Stated problem:
Please reproduce word for word the part of the data below that opens with the line containing "Give the start time, end" and runs through the end of the data.

Given data:
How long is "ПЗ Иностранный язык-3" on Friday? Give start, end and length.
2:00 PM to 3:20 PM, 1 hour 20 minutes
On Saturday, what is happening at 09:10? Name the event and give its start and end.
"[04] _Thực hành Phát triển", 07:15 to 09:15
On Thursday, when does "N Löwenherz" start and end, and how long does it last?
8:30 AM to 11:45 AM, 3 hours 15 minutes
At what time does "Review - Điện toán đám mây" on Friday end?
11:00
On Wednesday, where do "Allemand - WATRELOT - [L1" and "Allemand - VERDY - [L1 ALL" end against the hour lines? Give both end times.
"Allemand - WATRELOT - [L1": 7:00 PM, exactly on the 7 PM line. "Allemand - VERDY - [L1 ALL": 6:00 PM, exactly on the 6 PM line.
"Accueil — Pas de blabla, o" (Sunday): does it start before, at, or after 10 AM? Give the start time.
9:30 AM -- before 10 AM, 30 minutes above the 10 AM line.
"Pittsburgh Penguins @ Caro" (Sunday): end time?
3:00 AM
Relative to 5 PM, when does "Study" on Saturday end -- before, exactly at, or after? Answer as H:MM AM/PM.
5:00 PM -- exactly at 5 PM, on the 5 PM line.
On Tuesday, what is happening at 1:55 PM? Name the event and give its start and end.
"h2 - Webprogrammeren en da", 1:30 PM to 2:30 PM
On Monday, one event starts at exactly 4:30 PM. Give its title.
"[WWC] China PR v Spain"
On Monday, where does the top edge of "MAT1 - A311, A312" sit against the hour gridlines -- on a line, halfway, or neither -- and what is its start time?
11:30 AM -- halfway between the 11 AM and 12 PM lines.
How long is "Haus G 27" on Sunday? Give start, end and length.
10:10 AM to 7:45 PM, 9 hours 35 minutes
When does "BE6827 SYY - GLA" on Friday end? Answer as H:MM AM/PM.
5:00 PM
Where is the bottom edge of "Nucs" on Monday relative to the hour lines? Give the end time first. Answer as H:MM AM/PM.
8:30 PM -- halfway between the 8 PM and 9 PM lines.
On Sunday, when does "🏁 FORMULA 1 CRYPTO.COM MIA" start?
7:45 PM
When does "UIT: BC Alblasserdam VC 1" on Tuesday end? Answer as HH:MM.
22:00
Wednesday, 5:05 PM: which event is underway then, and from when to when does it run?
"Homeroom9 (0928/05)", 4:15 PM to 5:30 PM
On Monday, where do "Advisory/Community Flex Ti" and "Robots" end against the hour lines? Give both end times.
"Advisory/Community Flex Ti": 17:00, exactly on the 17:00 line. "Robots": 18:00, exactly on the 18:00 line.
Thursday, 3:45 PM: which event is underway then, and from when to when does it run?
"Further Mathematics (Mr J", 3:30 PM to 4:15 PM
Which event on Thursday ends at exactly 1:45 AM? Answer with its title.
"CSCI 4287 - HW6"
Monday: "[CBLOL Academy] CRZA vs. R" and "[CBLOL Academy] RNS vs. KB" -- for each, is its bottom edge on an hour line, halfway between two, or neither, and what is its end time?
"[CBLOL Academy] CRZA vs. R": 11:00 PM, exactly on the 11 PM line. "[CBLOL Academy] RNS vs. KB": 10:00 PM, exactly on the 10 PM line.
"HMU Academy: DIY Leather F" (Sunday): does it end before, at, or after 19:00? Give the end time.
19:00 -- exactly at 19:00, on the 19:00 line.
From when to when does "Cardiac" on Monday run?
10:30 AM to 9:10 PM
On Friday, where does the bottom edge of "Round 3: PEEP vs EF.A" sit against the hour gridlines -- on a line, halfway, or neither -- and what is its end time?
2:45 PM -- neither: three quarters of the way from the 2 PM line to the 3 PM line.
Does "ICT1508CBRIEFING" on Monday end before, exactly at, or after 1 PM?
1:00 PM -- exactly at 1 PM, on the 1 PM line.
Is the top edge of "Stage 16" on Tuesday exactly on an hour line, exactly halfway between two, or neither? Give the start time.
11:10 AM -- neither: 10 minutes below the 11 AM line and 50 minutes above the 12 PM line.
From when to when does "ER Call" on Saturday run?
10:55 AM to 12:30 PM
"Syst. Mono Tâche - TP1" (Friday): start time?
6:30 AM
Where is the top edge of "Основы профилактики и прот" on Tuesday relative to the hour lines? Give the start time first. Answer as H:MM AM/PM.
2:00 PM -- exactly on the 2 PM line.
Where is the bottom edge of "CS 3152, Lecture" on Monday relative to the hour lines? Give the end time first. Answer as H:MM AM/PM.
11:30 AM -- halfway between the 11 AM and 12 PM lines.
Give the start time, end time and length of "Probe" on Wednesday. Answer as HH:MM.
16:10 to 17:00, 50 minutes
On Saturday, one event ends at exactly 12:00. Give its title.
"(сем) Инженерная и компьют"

Task result:
Give the start time, end time and length of "Probe" on Wednesday. Answer as HH:MM.
16:10 to 17:00, 50 minutes
On Saturday, one event ends at exactly 12:00. Give its title.
"(сем) Инженерная и компьют"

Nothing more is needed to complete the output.